Task to complete: The records below must be repeated exactly, but without their pictures.

Records supplied:

++++++++

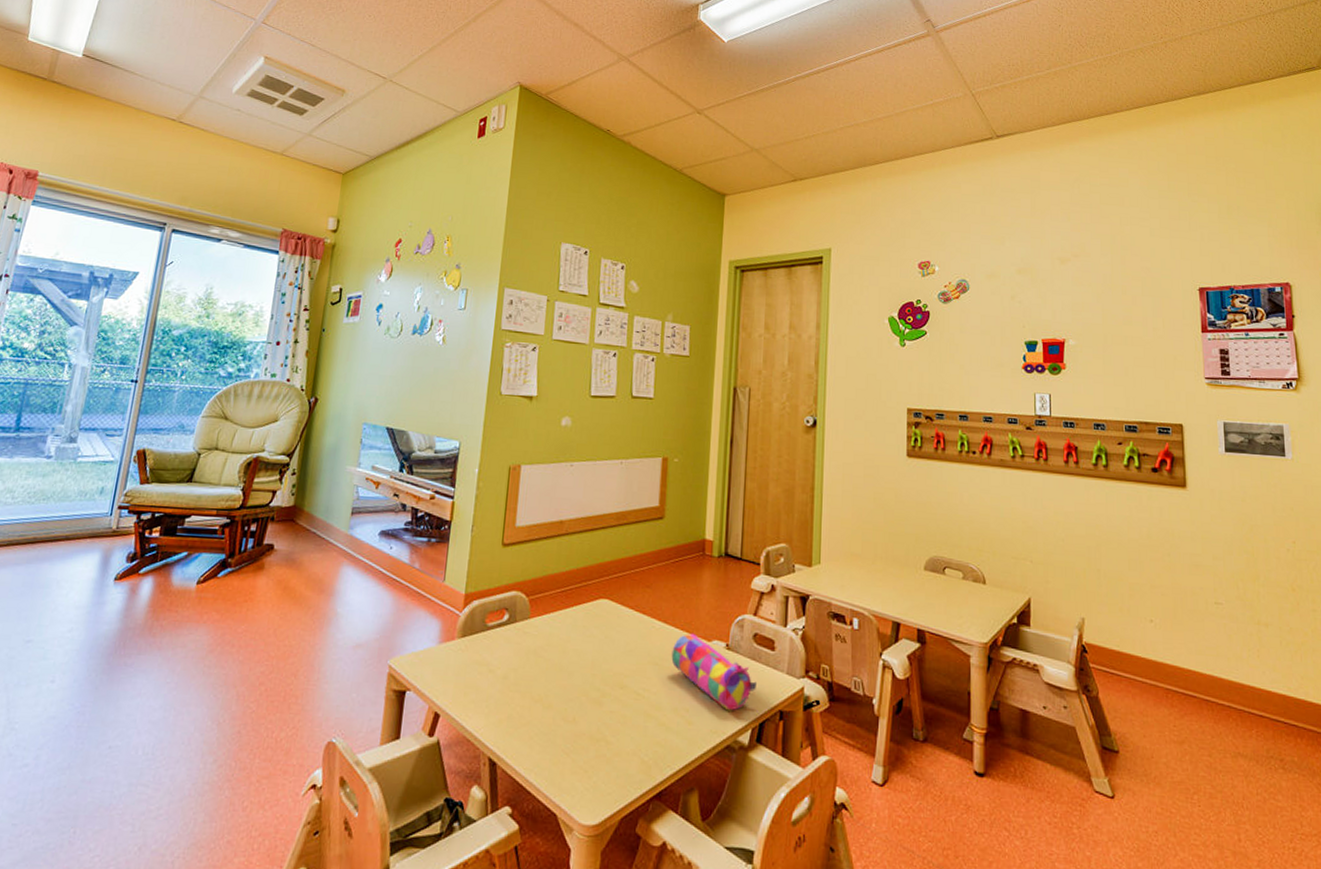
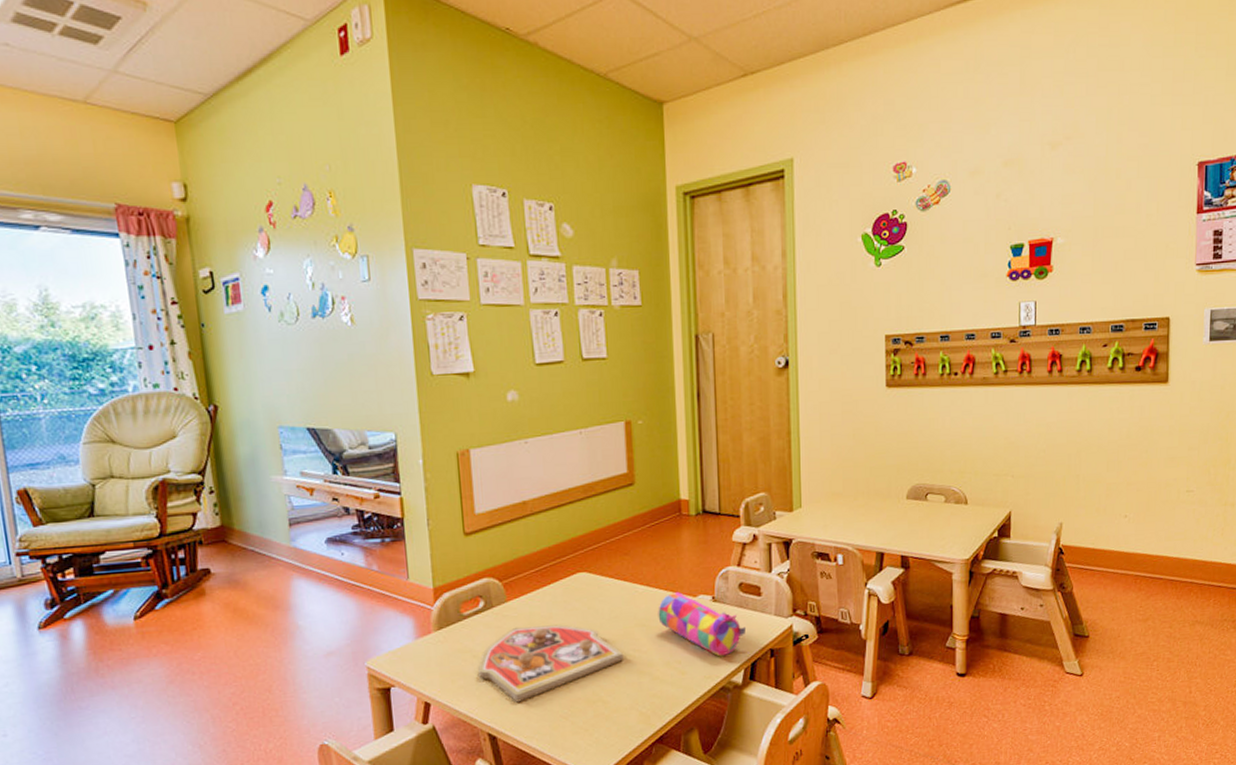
knob puzzle: none [491,646,633,728] -> present [478,624,623,703]

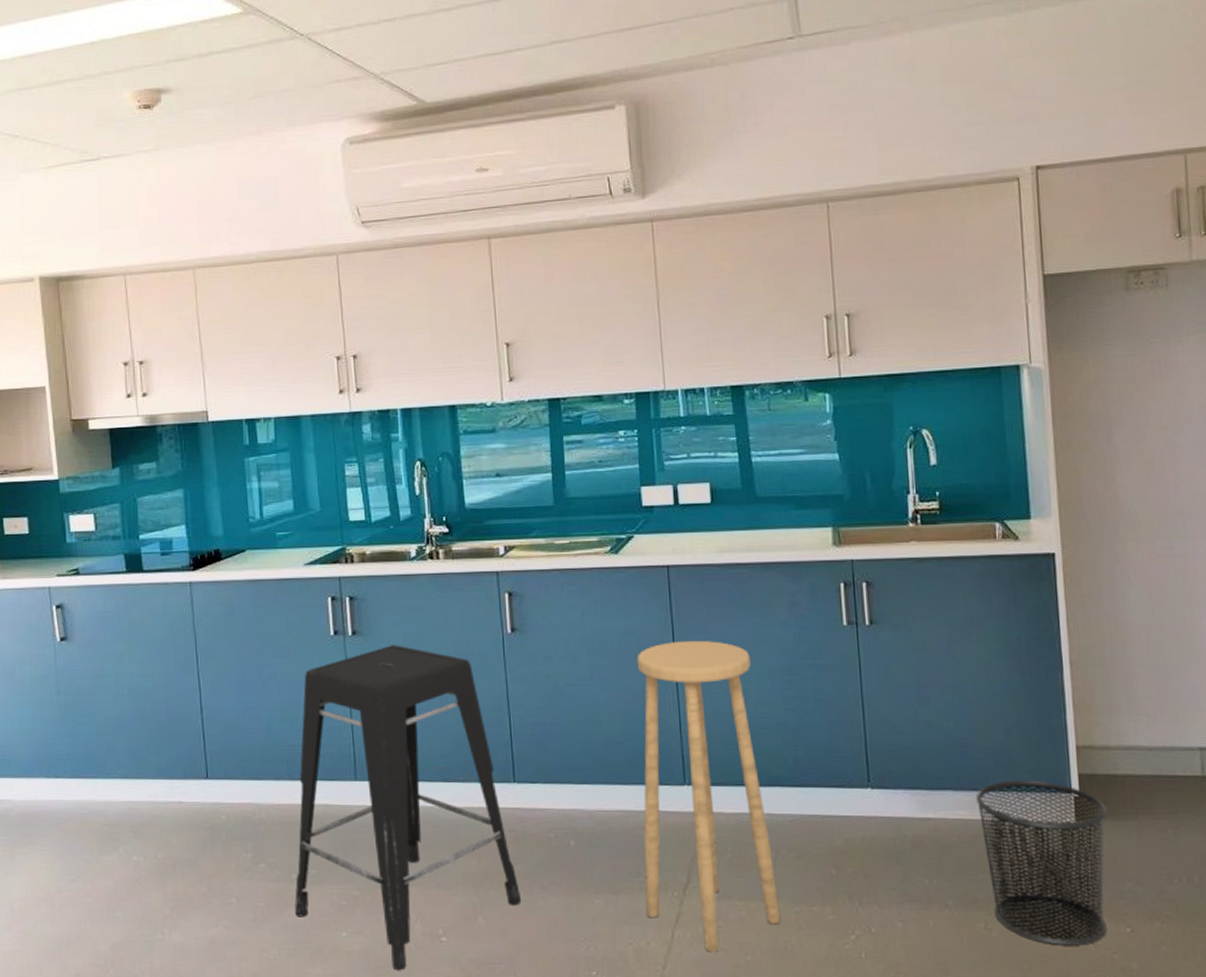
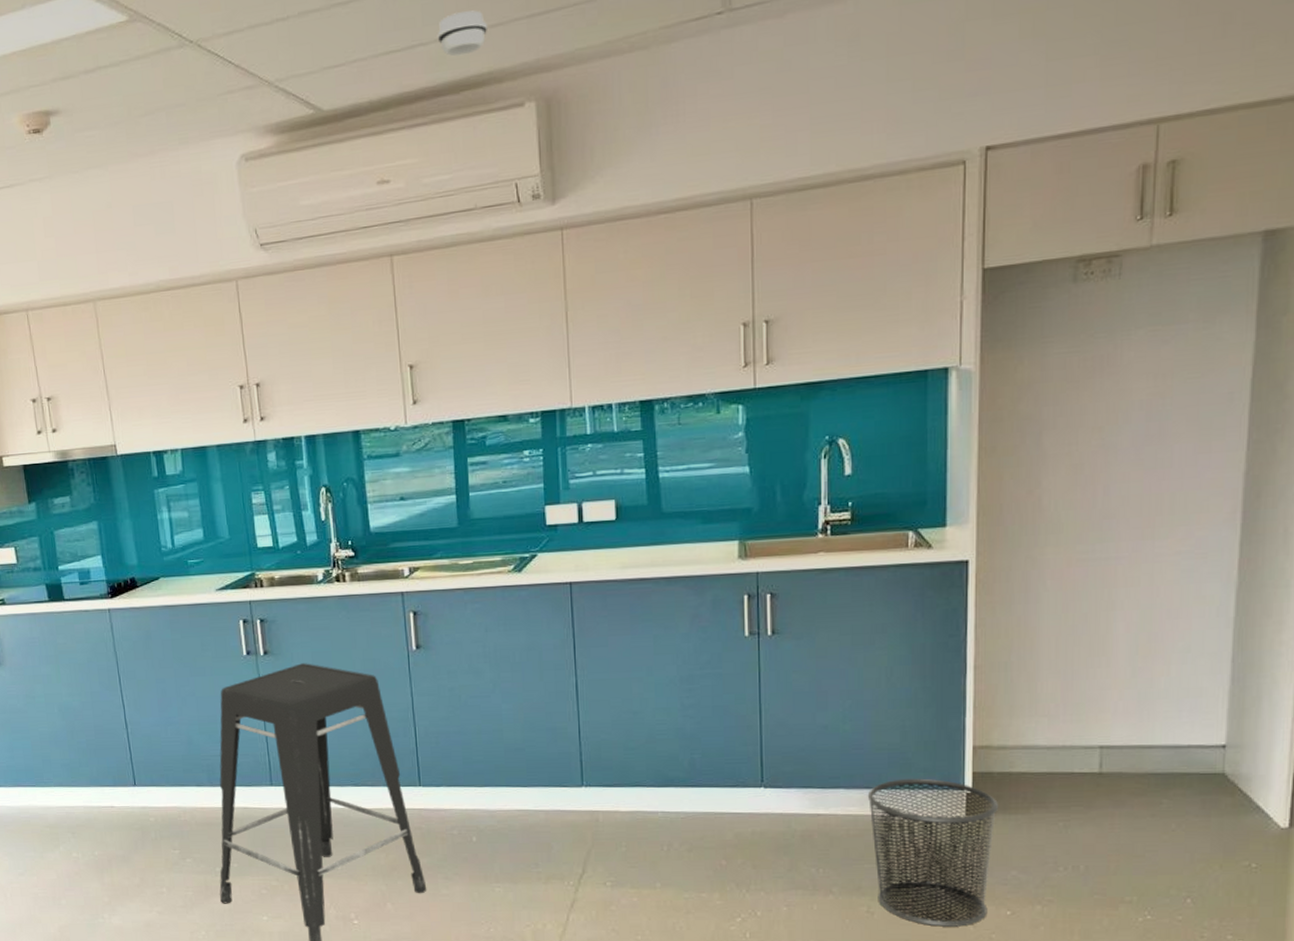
smoke detector: none [533,23,580,62] -> present [437,10,487,57]
stool: present [636,640,781,952] -> none [538,653,671,933]

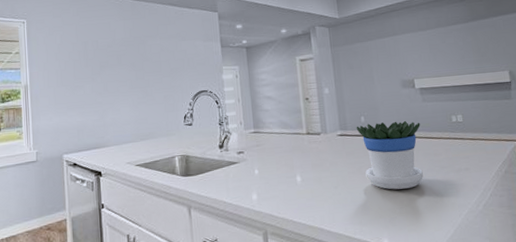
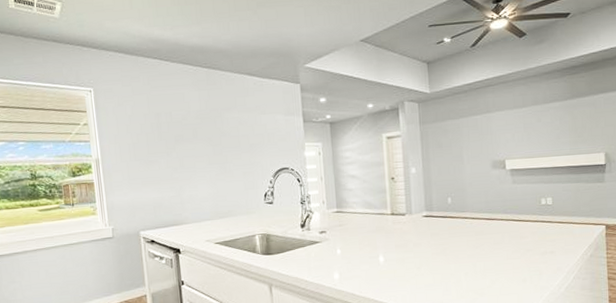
flowerpot: present [356,120,423,190] -> none [442,202,508,271]

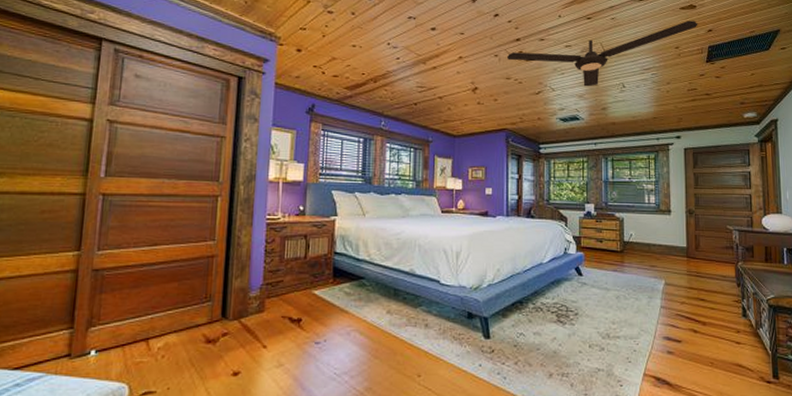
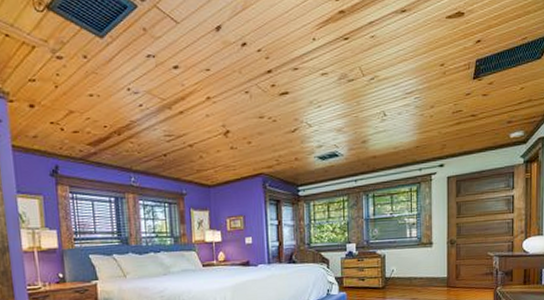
ceiling fan: present [506,20,698,87] -> none [258,31,466,119]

++++++++

Completed exercise:
knob puzzle: none [491,646,633,728] -> present [478,624,623,703]

smoke detector: none [533,23,580,62] -> present [437,10,487,57]
stool: present [636,640,781,952] -> none [538,653,671,933]

flowerpot: present [356,120,423,190] -> none [442,202,508,271]

ceiling fan: present [506,20,698,87] -> none [258,31,466,119]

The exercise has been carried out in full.